> **The task**:
Here the job is to transcribe the data verbatim while leaving each picture out.

> **Record excerpts**:
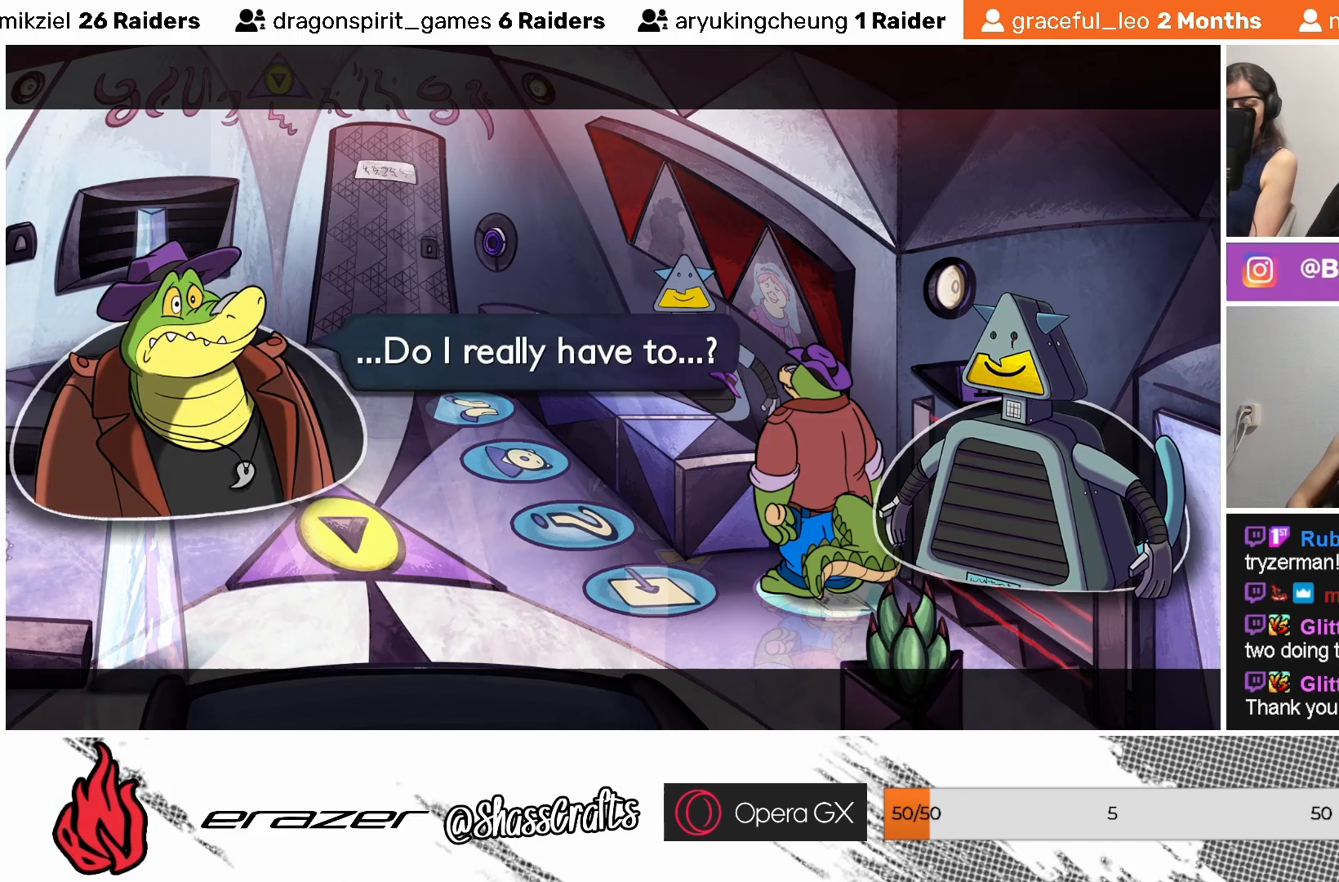
{"buttons": [], "left_stick": "center", "events": []}
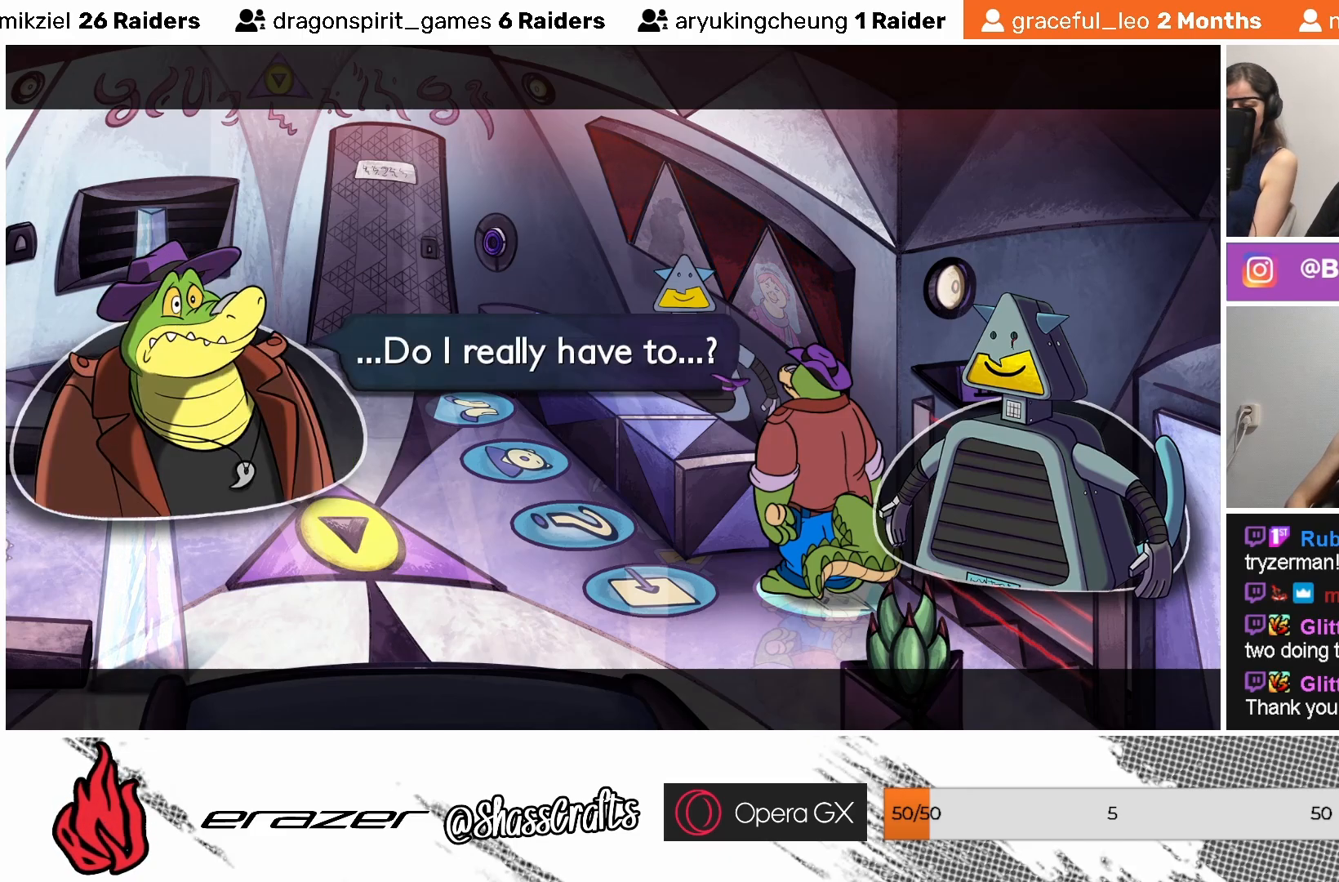
{"buttons": [], "left_stick": "center", "events": [[83, "CROSS", "down"], [183, "CROSS", "up"]]}
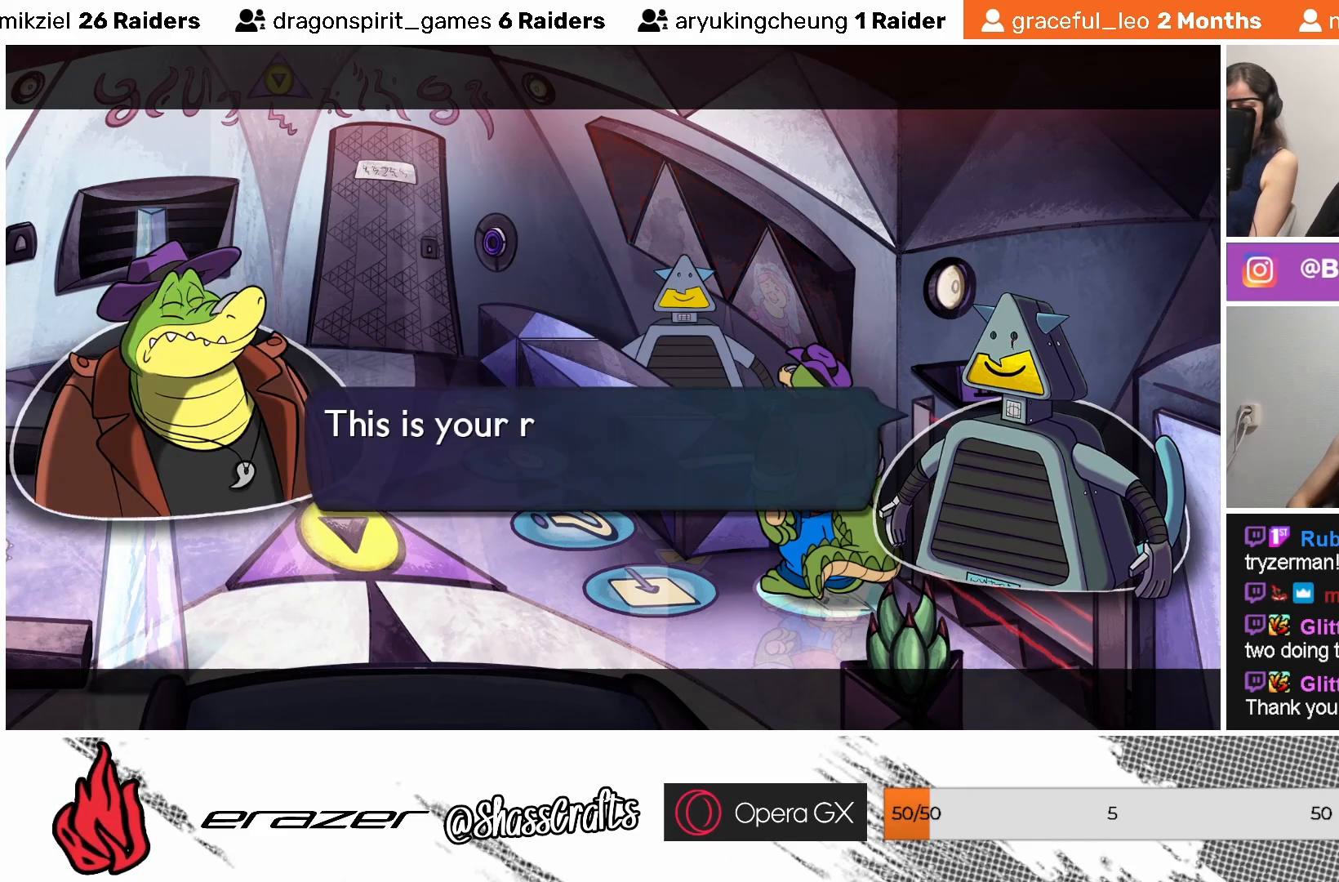
{"buttons": [], "left_stick": "center", "events": []}
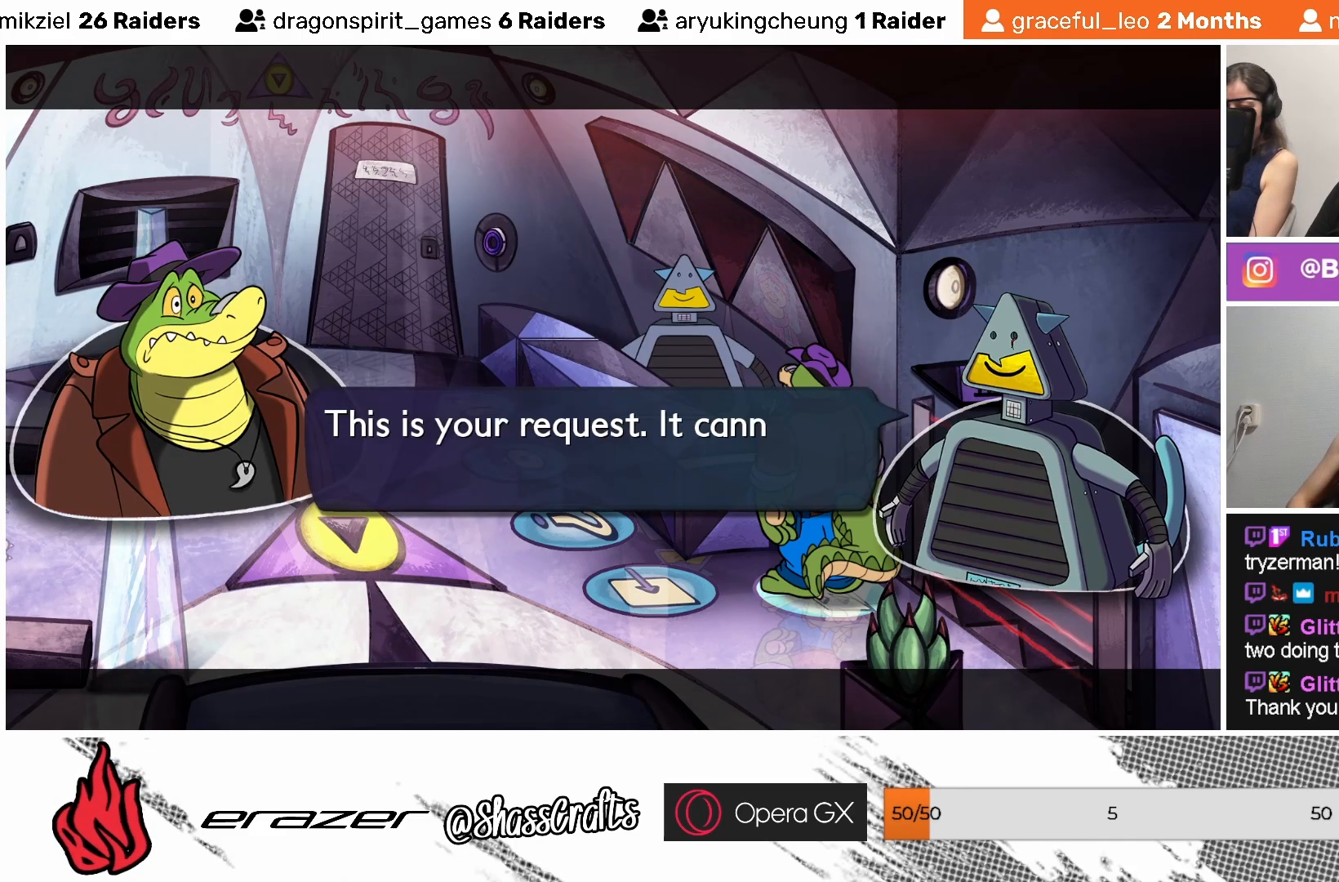
{"buttons": [], "left_stick": "center", "events": []}
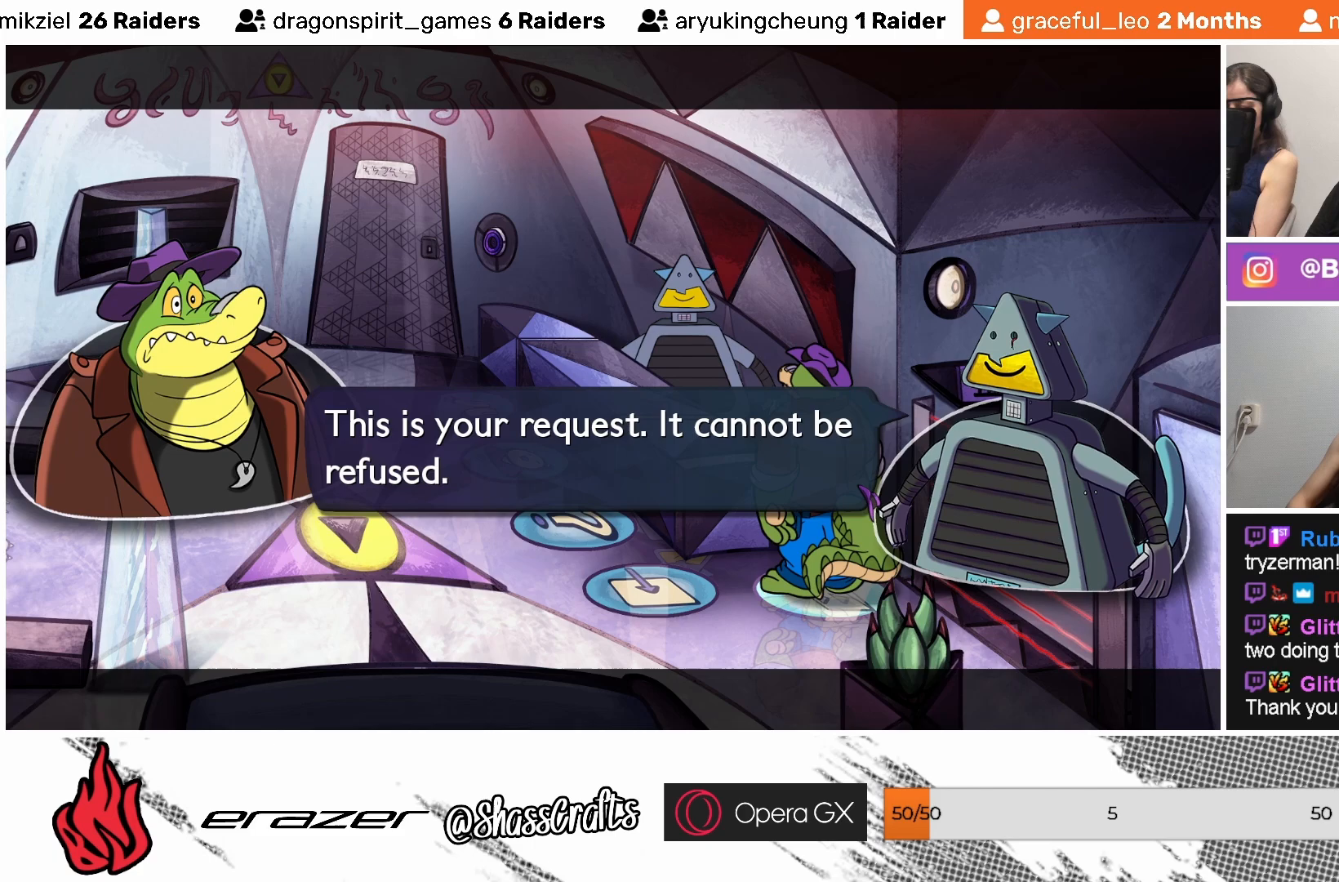
{"buttons": [], "left_stick": "center", "events": []}
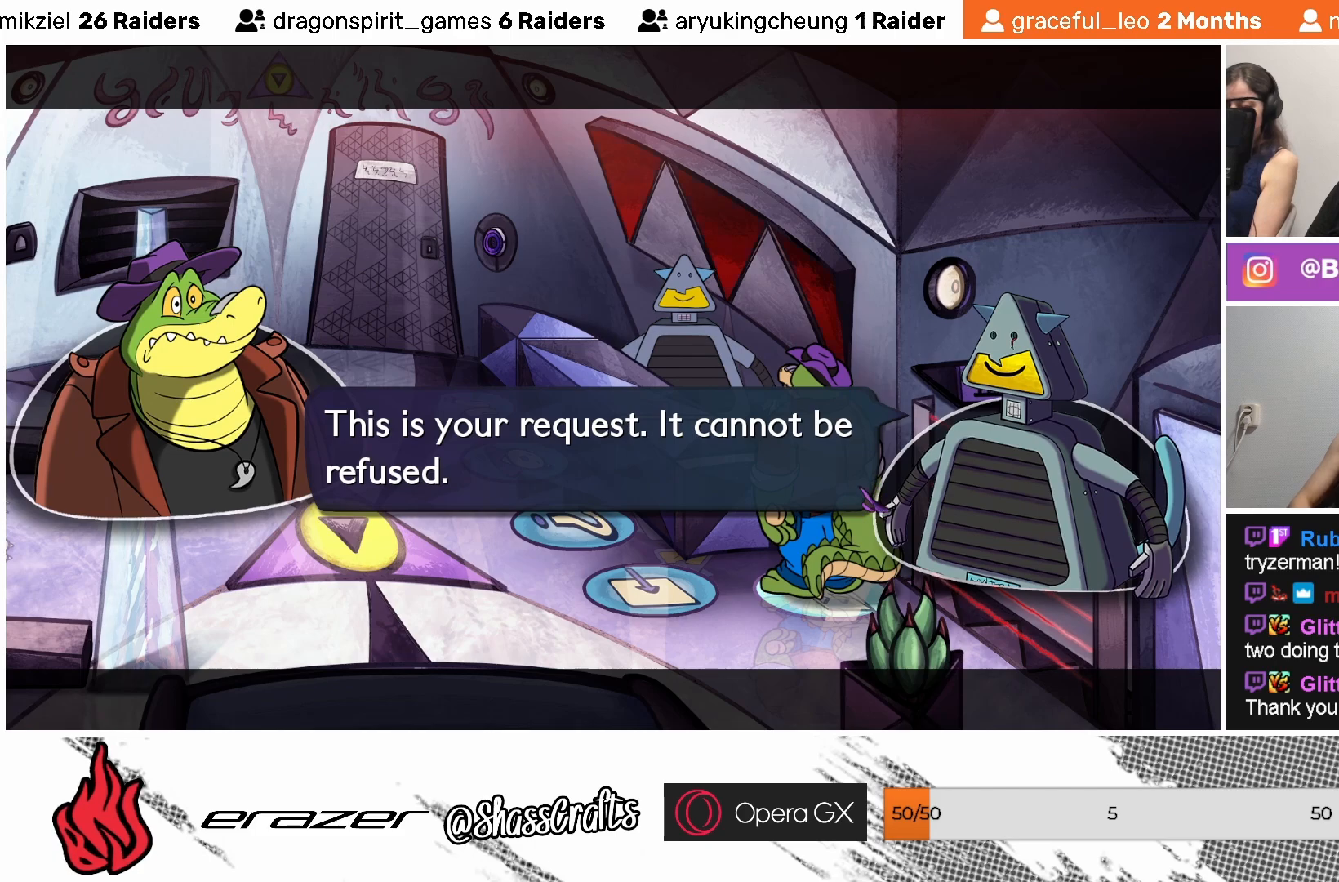
{"buttons": [], "left_stick": "center", "events": []}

> **Solution below**:
{"buttons": [], "left_stick": "center", "events": []}
{"buttons": [], "left_stick": "center", "events": [[83, "CROSS", "down"], [183, "CROSS", "up"]]}
{"buttons": [], "left_stick": "center", "events": []}
{"buttons": [], "left_stick": "center", "events": []}
{"buttons": [], "left_stick": "center", "events": []}
{"buttons": [], "left_stick": "center", "events": []}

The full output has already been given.